Daha sonra dosya bu bilirkişilere tevdi edilerek bilirkişiler tarafından gerek davacının gerekse davalıların satış vaadi sözleşmeleri gereğince ayrıca yukarıda sözü edilen satışının vaadi konusunda uzlaştıkları Fatsa Asliye Hukuk Mahkemesinin 1989/609 esas, sonradan 2003/187 esas 2005/425 karar numarasını alan dava dosyasında tapu iptali ve tesciline karar verilen taşınmazların tapu kayıtları üzerinde gerekli incelemeler yapılarak;
- 241 ada 35 parsel sayılı taşınmazdaki vaat borçlularının hak ve hisselerinin,
- 241 ada 35 parsel sayılı taşınmazdaki vaat borçlularına ...’den intikal edecek payların,
- Ayrıca, Fatsa Asliye Hukuk Mahkemesinin satış vaadi sözleşmelerinin düzenlendiği tarihte derdest olan 1989/609 esas sayılı dava dosyasında tapu iptali ve tescil istenen taşınmazlarda ...’e (veya mirasçıları adına) intikal edecek taşınmazlardaki paylar denetime elverişli bir şekilde belirlenmelidir.
Yukarıda belirtildiği şekilde yapılması gereken inceleme ve araştırmalar doğrultusunda hazırlanacak bilirkişi raporunun hükme esas teşkil edecek nitelikte olup olmadığı da denetlendikten sonra, mahkemece bu kapsamda olduğu tespit edilen taşınmazlar bakımından davanın kabulüne, diğer taşınmazlar bakımından ise reddine karar verilmelidir.

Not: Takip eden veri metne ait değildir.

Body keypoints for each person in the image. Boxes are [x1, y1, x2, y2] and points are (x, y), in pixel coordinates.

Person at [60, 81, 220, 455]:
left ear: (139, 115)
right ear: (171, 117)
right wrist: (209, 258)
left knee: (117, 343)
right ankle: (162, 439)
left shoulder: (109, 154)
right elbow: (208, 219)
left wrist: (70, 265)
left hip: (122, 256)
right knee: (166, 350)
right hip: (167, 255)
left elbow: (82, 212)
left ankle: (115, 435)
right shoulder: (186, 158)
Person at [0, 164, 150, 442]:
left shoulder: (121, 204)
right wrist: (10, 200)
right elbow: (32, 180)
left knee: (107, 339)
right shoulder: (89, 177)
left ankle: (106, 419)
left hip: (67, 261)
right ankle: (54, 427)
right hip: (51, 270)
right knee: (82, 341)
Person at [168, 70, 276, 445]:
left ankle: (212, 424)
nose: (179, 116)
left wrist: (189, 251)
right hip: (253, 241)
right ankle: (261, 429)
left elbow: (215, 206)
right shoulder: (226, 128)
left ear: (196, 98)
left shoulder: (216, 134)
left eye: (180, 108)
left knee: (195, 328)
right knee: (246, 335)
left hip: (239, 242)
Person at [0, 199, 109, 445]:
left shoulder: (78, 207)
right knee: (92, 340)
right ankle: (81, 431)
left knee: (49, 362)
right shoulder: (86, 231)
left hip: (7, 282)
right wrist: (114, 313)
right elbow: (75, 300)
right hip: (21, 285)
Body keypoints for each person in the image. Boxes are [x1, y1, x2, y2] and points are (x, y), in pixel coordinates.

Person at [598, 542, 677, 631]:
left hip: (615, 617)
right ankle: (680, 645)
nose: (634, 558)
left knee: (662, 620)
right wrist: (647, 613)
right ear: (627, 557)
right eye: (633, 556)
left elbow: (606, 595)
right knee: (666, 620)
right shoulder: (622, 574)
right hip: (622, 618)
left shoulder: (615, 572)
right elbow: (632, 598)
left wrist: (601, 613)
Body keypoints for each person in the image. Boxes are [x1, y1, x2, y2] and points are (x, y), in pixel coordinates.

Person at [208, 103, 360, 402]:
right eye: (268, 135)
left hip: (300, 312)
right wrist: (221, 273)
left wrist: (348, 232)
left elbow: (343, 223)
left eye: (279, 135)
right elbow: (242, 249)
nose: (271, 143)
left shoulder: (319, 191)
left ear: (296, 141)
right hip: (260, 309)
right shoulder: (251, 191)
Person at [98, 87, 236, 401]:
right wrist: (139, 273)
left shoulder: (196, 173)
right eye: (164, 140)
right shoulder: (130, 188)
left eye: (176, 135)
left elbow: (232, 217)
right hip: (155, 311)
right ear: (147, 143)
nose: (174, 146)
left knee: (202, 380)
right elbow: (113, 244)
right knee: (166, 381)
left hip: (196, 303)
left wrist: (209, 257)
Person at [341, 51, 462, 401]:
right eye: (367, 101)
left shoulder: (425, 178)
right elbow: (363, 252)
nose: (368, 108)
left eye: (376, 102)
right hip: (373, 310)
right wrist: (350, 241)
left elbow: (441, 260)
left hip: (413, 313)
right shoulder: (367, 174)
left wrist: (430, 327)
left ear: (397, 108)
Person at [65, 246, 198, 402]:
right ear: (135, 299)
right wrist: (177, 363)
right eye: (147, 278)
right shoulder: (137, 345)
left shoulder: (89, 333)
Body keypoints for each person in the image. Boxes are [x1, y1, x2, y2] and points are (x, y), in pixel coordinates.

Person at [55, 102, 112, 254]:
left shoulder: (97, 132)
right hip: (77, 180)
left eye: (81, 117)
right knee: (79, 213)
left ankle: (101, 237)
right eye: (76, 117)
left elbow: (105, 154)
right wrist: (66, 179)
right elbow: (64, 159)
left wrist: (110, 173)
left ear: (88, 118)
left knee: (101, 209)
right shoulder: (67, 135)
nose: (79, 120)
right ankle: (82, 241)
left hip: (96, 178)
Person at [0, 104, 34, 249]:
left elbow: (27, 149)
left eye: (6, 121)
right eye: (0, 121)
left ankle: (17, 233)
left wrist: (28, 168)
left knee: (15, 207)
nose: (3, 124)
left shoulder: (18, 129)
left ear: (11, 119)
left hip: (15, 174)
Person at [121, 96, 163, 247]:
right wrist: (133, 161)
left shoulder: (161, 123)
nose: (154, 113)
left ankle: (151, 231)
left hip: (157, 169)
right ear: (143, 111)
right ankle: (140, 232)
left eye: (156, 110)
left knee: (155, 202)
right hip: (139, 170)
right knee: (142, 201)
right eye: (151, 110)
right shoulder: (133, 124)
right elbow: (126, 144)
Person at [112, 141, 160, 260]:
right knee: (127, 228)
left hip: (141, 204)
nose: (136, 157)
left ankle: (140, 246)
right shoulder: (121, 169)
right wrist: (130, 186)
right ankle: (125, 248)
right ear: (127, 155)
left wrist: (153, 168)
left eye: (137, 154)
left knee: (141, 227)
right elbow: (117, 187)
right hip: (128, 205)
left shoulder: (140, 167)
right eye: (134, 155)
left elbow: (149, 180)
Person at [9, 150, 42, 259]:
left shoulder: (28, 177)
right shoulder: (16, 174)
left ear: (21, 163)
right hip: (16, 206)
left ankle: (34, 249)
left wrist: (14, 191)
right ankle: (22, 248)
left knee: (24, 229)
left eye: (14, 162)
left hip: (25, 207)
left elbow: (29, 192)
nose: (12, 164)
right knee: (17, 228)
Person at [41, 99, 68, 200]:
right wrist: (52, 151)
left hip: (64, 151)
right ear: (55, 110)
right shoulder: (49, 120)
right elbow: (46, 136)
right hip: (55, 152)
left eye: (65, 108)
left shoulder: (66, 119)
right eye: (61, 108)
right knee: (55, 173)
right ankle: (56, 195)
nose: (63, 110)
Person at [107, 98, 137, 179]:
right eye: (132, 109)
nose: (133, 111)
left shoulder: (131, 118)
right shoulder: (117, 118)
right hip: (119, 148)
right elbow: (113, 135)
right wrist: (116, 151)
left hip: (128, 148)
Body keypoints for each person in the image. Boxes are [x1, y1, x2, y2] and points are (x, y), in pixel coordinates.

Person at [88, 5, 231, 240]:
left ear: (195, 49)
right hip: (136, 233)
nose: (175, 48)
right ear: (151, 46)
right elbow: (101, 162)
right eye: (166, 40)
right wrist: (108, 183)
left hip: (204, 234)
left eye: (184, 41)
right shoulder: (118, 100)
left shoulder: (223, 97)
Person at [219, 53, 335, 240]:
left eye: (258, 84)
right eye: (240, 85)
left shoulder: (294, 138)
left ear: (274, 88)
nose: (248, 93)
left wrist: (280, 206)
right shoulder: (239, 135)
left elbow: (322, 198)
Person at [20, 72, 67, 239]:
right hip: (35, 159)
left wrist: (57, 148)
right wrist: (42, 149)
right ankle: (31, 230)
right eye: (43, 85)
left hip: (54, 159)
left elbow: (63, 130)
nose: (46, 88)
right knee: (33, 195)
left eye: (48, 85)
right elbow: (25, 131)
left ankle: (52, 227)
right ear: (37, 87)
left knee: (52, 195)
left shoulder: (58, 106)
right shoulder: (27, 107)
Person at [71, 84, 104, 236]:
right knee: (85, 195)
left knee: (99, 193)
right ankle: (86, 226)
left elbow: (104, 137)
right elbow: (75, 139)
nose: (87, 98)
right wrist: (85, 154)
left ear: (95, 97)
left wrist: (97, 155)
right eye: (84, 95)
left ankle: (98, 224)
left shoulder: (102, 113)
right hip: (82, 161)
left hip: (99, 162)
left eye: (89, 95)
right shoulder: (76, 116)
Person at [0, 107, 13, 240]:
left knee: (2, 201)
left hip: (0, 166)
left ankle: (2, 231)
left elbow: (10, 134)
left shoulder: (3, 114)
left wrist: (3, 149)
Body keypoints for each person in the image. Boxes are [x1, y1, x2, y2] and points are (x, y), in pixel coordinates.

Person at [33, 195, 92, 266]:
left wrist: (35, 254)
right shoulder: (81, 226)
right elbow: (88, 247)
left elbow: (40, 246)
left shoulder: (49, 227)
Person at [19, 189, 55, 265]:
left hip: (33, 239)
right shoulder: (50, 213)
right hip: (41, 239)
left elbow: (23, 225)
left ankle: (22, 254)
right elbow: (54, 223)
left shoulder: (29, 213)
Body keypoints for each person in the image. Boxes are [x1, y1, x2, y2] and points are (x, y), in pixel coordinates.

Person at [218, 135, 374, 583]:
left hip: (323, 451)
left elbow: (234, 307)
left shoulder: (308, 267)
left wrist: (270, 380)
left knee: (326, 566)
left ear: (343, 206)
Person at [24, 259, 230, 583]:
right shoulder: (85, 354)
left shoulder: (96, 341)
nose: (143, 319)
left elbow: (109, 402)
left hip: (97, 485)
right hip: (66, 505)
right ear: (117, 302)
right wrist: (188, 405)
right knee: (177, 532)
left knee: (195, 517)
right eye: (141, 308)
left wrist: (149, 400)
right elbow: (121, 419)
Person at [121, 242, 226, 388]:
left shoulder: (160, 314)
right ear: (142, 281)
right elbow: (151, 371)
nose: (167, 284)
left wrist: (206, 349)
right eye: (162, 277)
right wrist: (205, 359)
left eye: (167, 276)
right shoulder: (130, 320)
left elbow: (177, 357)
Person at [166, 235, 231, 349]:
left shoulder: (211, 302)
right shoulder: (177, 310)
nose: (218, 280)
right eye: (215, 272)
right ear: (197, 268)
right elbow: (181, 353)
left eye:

Yukarıda açıklanan hususlar gözetilmeden ve belirtilen noksanlıklar giderilmeden eksik incelemeyle yazılı şekilde hüküm kurulması doğru görülmemiş, bu sebeple kararın bozulması gerekmiştir.
SONUÇ: Yukarıda açıklanan nedenlerle davacı vekilinin temyiz itirazlarının kabulü ile hükmün BOZULMASINA, peşin yatırılan harcın istek halinde iadesine, 04.12.2014 tarihinde oybirliği ile karar verildi.